Levy was careful with his words, because the idea is still in development, but he said shortly after he started at NEXT Canada, he was approached by a group of hospital administrators who wanted help bringing innovative ideas and technology to Canada’s healthcare sector.
Levy said that his incubator is already helping to foster several health-related startups, but it’s tough.
“The truth of it is, no matter what their idea is, they will get bruised fingers as they continue to knock on the door of Canada’s health system,” he said.
“We need hospitals across the country that are into this, that will take it as their mandate to support the adoption strategy for new technologies in health.”
Levy said that they already have several large, recognizable hospitals in the GTA signed on to adopt technologies from NEXT Health when it launches, hopefully at the end of this year or early in 2019.
Now they’re lining up other partners across the country, and in the United States.

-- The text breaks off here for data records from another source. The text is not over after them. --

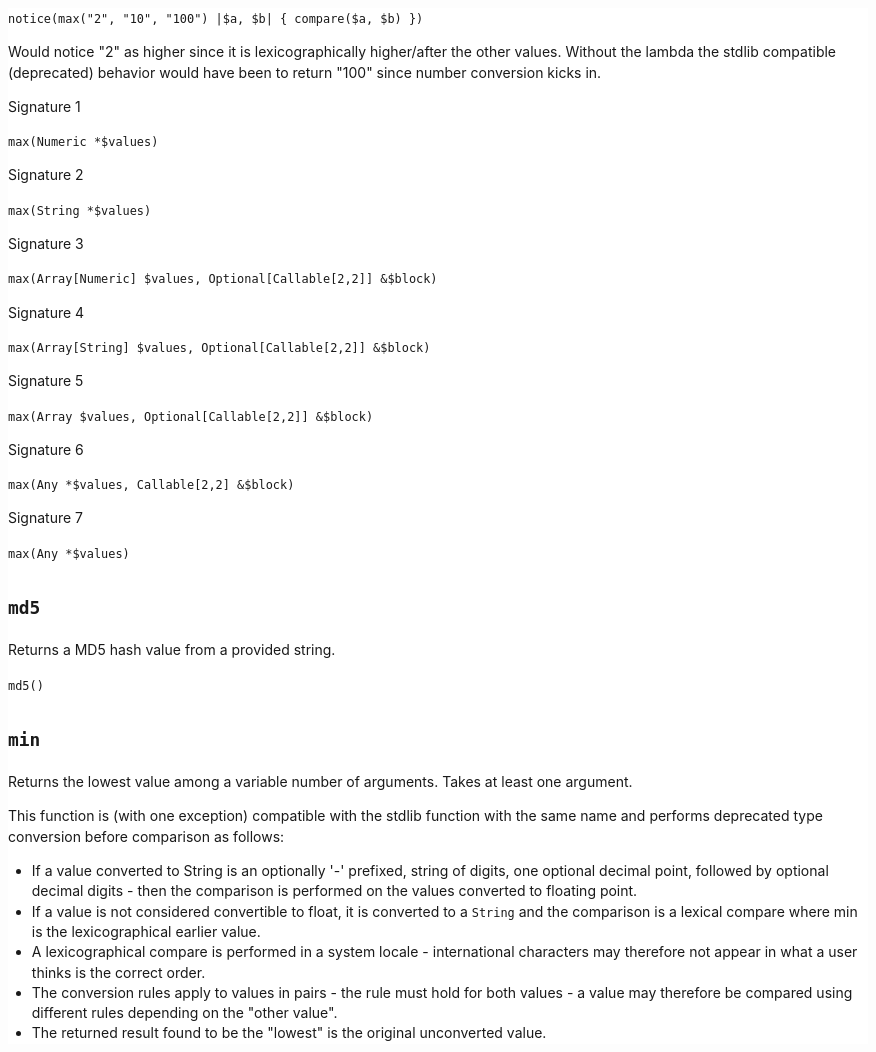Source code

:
 ```puppet
notice(max("2", "10", "100") |$a, $b| { compare($a, $b) })
```

Would notice "2" as higher since it is lexicographically higher/after the other values. Without the
lambda the stdlib compatible (deprecated) behavior would have been to return "100" since number conversion
kicks in.


Signature 1

`max(Numeric *$values)`

Signature 2

`max(String *$values)`

Signature 3

`max(Array[Numeric] $values, Optional[Callable[2,2]] &$block)`

Signature 4

`max(Array[String] $values, Optional[Callable[2,2]] &$block)`

Signature 5

`max(Array $values, Optional[Callable[2,2]] &$block)`

Signature 6

`max(Any *$values, Callable[2,2] &$block)`

Signature 7

`max(Any *$values)`

## `md5`

Returns a MD5 hash value from a provided string.


`md5()`

## `min`

Returns the lowest value among a variable number of arguments.
Takes at least one argument.

This function is (with one exception) compatible with the stdlib function
with the same name and performs deprecated type conversion before
comparison as follows:

* If a value converted to String is an optionally '-' prefixed,
  string of digits, one optional decimal point, followed by optional
  decimal digits - then the comparison is performed on the values
  converted to floating point.
* If a value is not considered convertible to float, it is converted
  to a `String` and the comparison is a lexical compare where min is
  the lexicographical earlier value.
* A lexicographical compare is performed in a system locale - international
  characters may therefore not appear in what a user thinks is the correct order.
* The conversion rules apply to values in pairs - the rule must hold for both
  values - a value may therefore be compared using different rules depending
  on the "other value".
* The returned result found to be the "lowest" is the original unconverted value.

If this works, it will give health tech companies a fast track to commercialization, by giving them customers, validation in a real-world environment, and endorsements from leading health care institutions.
It’s ambitious, but Levy might be the sort of person who can pull it off.
At Ryerson, Levy helped pioneer the trend of tech incubators and accelerators in Canada by founding the DMZ.
“It was simply unknown. It was literally the first time anyone tried it,” Levy said.
“The ballsy part of what we did, as I tell people, no committees, no anything, we just opened up the DMZ in a really, really nice space. And in some sense, the rest is history. It became the No. 1 university incubator in the world, recently.”
After leaving Ryerson, Levy did a turn in the Ontario government as deputy minister of Advanced Education and Skills Development, a period that gave him a sense of why government is bad at innovation, and how to navigate the bureaucracy.
Levy now has plans to expand the NEXT AI stream for artificial intelligence startups to Montreal, to partner with the Scale.ai supercluster in Quebec.
Talking about his work, Levy is clearly excited about fostering entrepreneurs; he said part of the reason they moved to the office at Church and Bloor is so that they could put all the companies under one roof.
“I wanted to be close to the action, and the action was the teams,” he said.
All the same, in the eight years since the Ryerson DMZ and NEXT Canada were founded, Canada has become a crowded place for business incubators and accelerators.
Entrepreneurs sometimes hop from one incubator to another as they work to grow their companies.
Part of Levy’s play by moving into health tech and expanding the NEXT AI program to give it a national footprint is to make NEXT Canada one of the dominant players in this scene.
“I think it’s an evolutionary thing, and I do think it’s time for a consolidation of (incubators and accelerators),” Levy said. “We’re really at a point in Toronto where, if we were a business, we would be doing mergers and acquisitions.”